▶ [Material provided]:
════════════════════
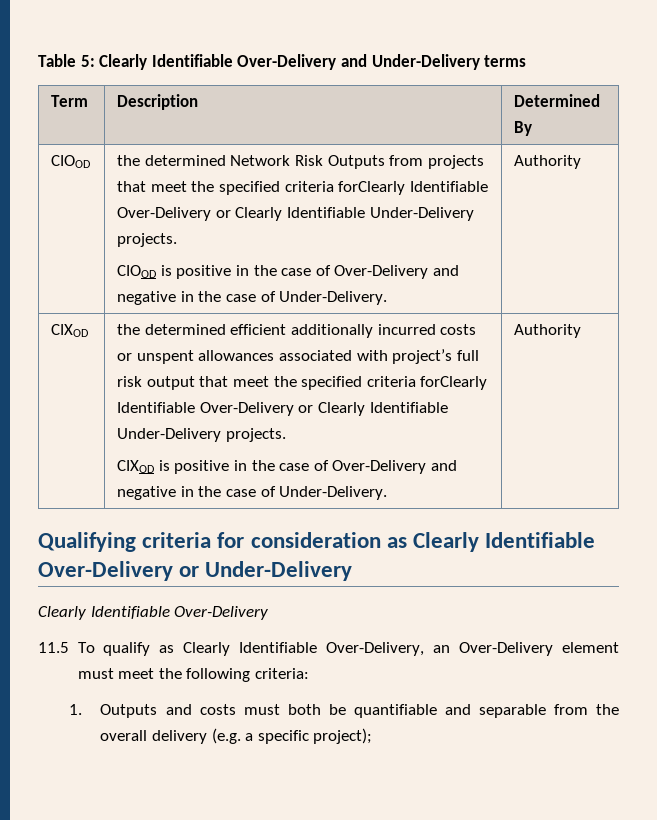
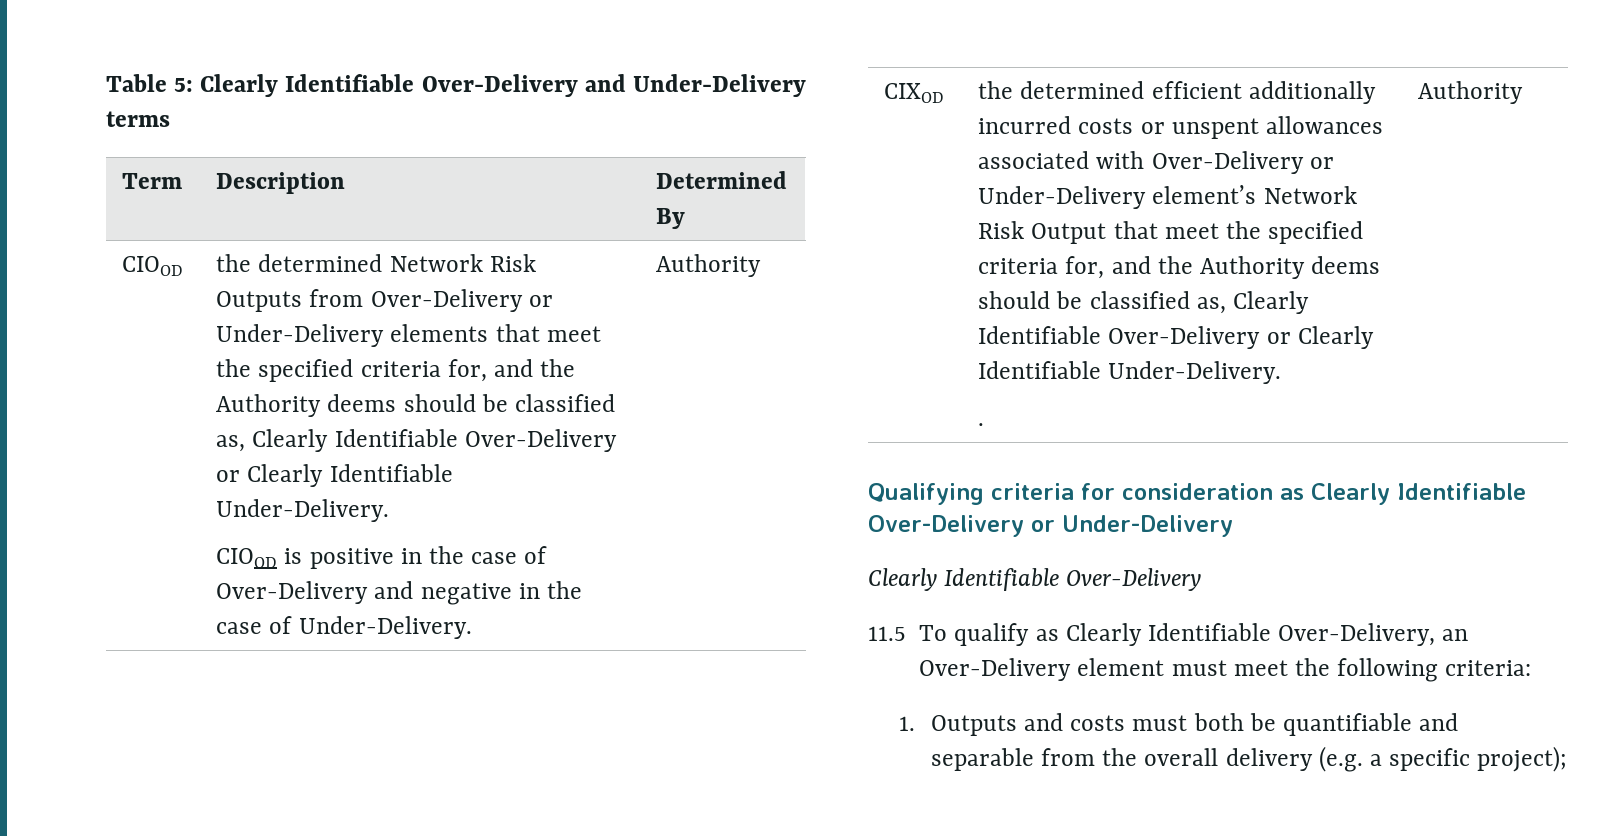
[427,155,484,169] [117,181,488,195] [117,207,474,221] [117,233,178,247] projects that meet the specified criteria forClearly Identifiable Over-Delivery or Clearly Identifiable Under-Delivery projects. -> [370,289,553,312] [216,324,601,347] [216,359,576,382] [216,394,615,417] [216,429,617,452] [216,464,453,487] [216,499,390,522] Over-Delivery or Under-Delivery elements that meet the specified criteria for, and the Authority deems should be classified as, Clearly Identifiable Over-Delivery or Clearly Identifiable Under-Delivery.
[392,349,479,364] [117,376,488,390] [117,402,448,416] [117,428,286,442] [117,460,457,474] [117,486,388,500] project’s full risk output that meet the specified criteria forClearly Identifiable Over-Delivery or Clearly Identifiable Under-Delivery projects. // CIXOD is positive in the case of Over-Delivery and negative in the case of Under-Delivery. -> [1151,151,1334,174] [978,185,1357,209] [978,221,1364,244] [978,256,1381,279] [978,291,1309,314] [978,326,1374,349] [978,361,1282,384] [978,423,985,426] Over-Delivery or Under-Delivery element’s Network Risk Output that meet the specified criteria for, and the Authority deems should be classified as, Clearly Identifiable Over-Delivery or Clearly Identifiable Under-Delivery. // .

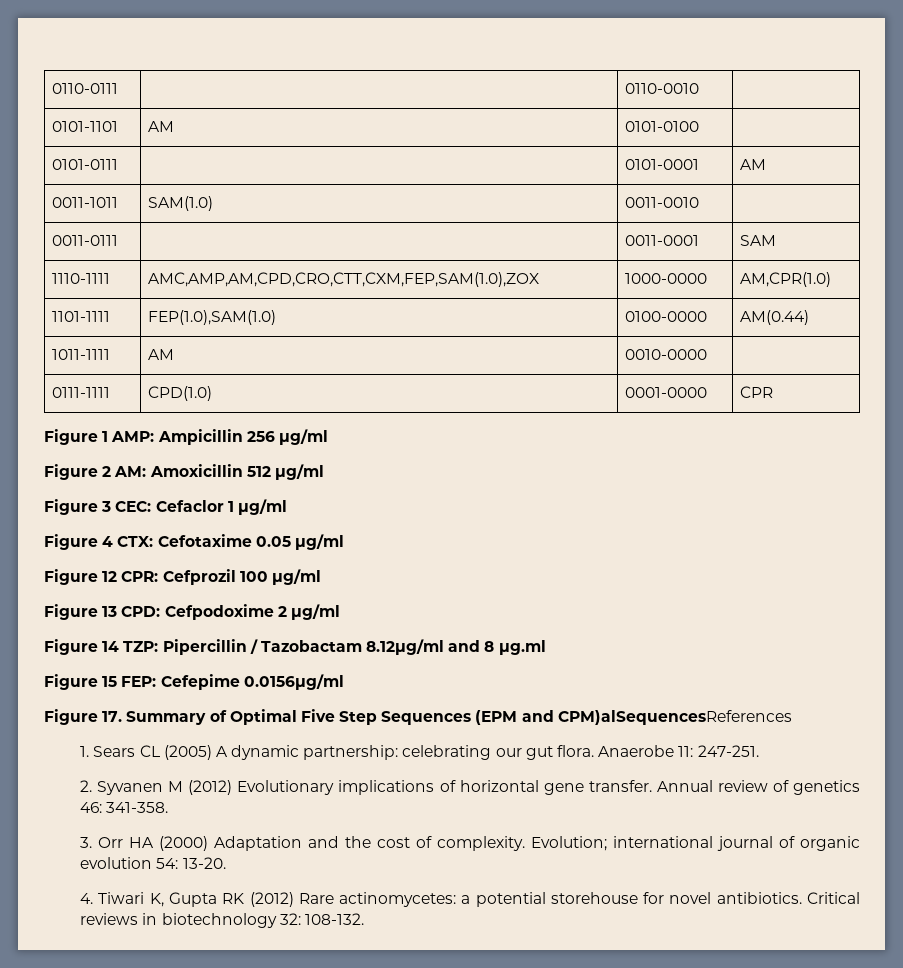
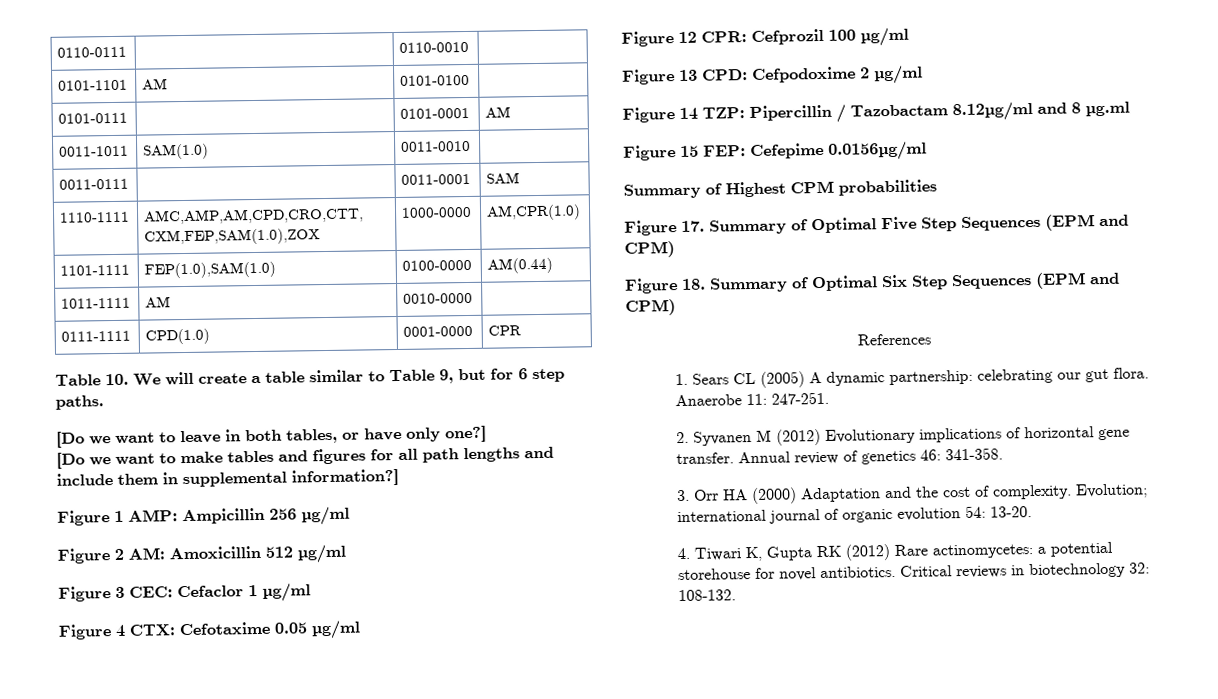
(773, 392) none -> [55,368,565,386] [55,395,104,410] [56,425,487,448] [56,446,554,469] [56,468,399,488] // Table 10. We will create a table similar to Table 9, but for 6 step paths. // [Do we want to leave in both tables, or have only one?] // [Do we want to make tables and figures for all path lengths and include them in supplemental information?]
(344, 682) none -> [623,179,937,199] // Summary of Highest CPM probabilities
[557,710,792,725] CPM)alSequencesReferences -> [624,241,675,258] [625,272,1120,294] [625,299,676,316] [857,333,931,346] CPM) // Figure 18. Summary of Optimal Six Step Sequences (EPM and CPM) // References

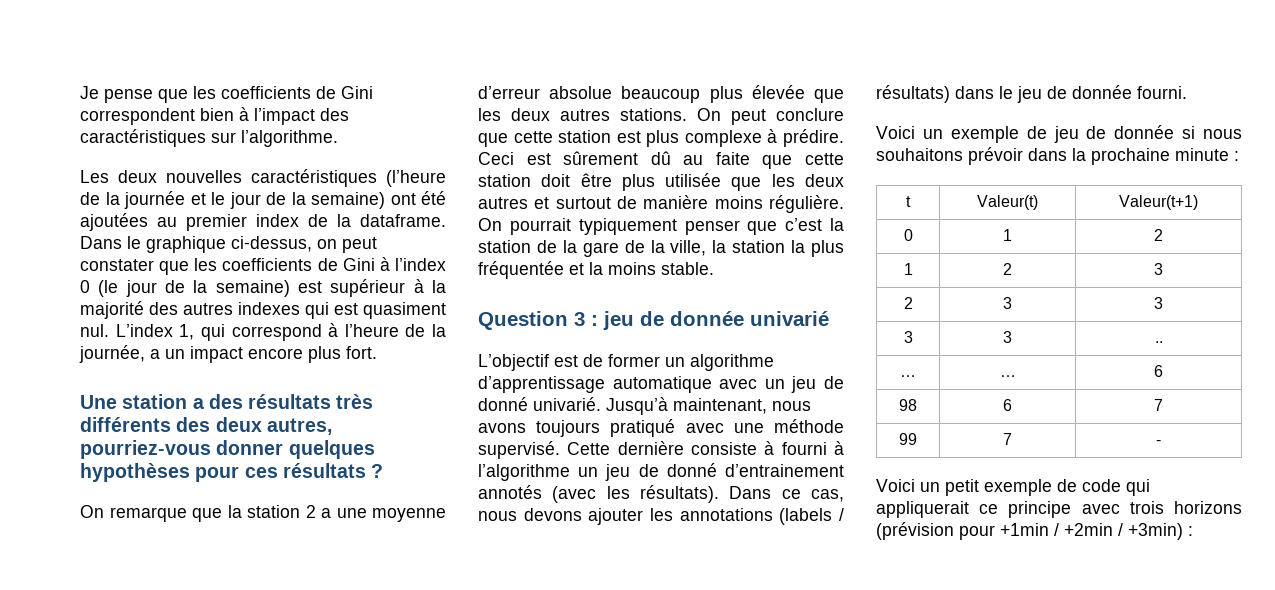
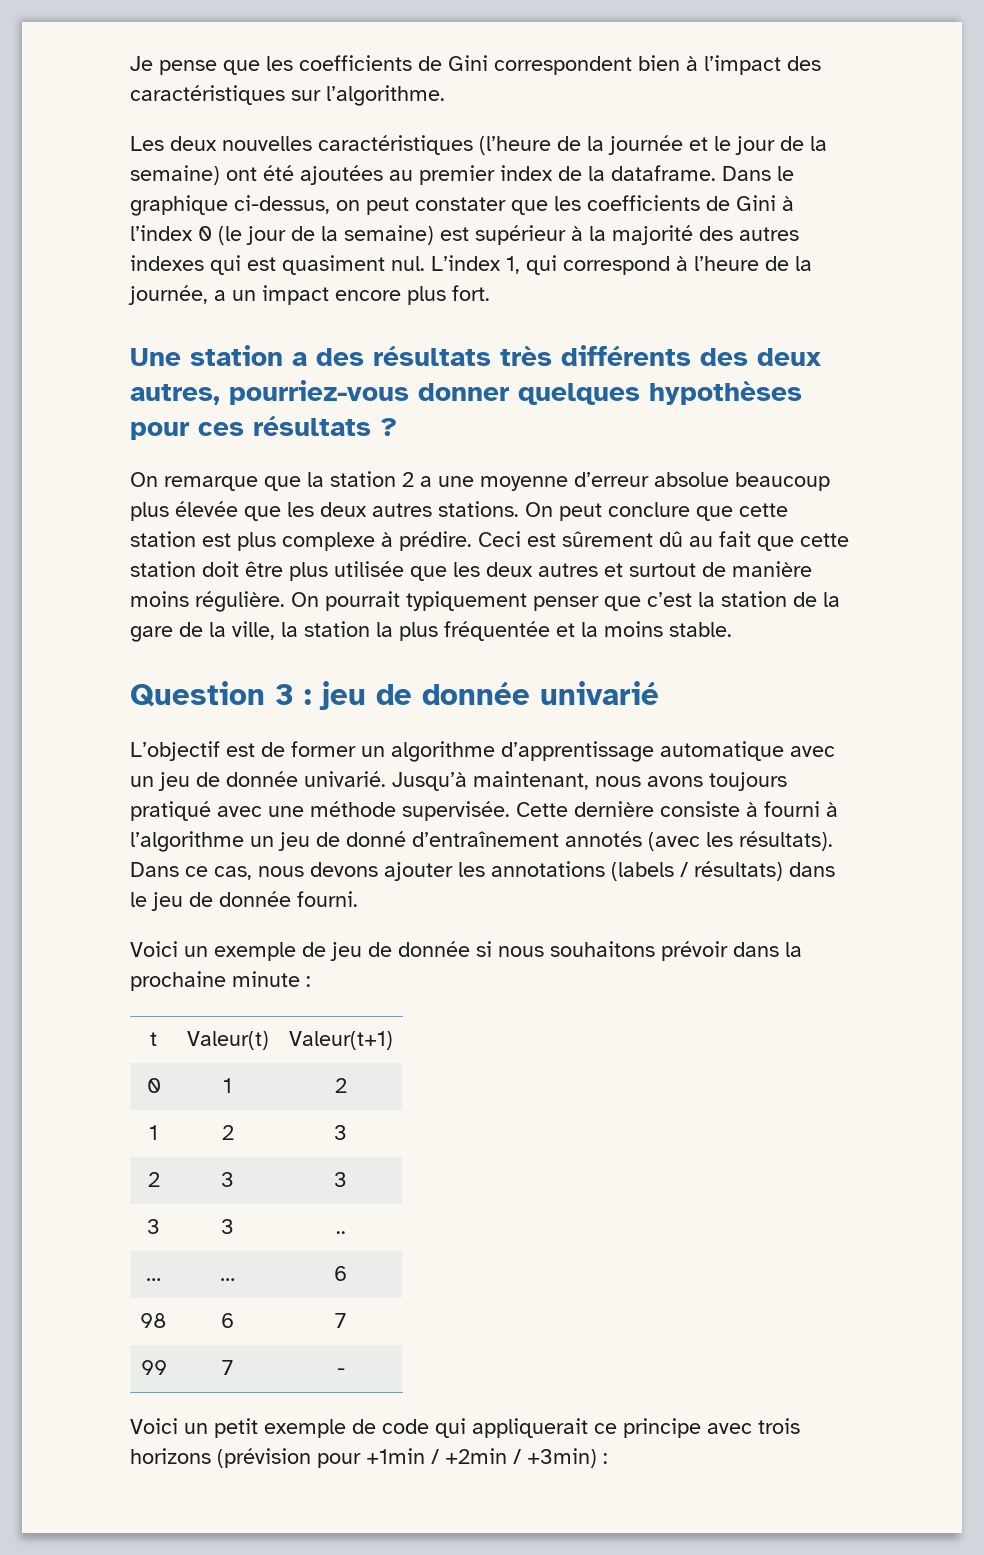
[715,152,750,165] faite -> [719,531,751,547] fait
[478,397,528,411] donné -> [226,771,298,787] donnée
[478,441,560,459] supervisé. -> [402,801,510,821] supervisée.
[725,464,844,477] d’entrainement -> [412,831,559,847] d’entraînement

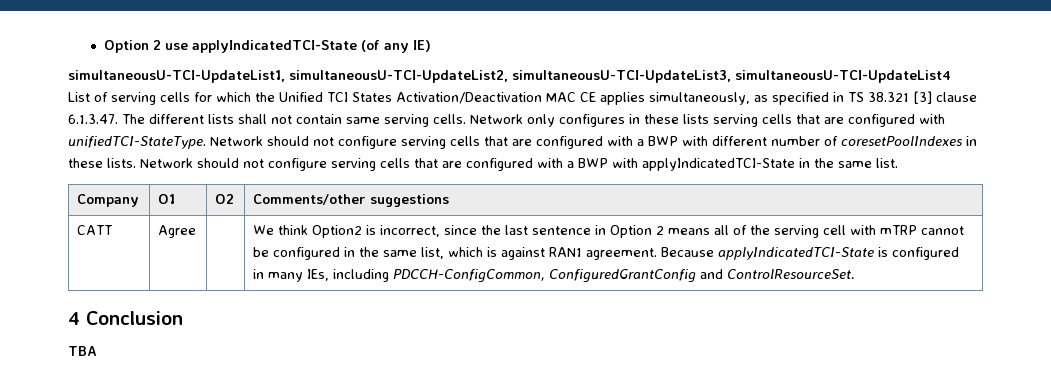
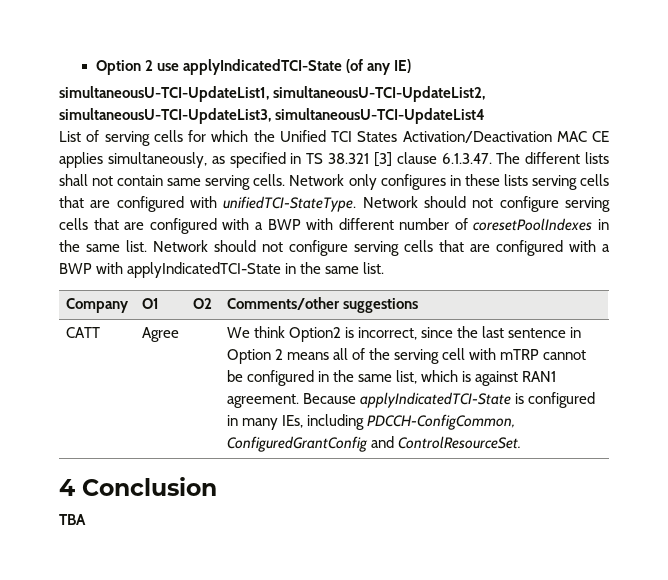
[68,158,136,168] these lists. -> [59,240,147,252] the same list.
════════════════════
▶ [Brief]:
Throughout the material above, report each line holding the word "Summary".

▶ [Response area]:
(344, 682) none -> [623,179,937,199] // Summary of Highest CPM probabilities
[557,710,792,725] CPM)alSequencesReferences -> [624,241,675,258] [625,272,1120,294] [625,299,676,316] [857,333,931,346] CPM) // Figure 18. Summary of Optimal Six Step Sequences (EPM and CPM) // References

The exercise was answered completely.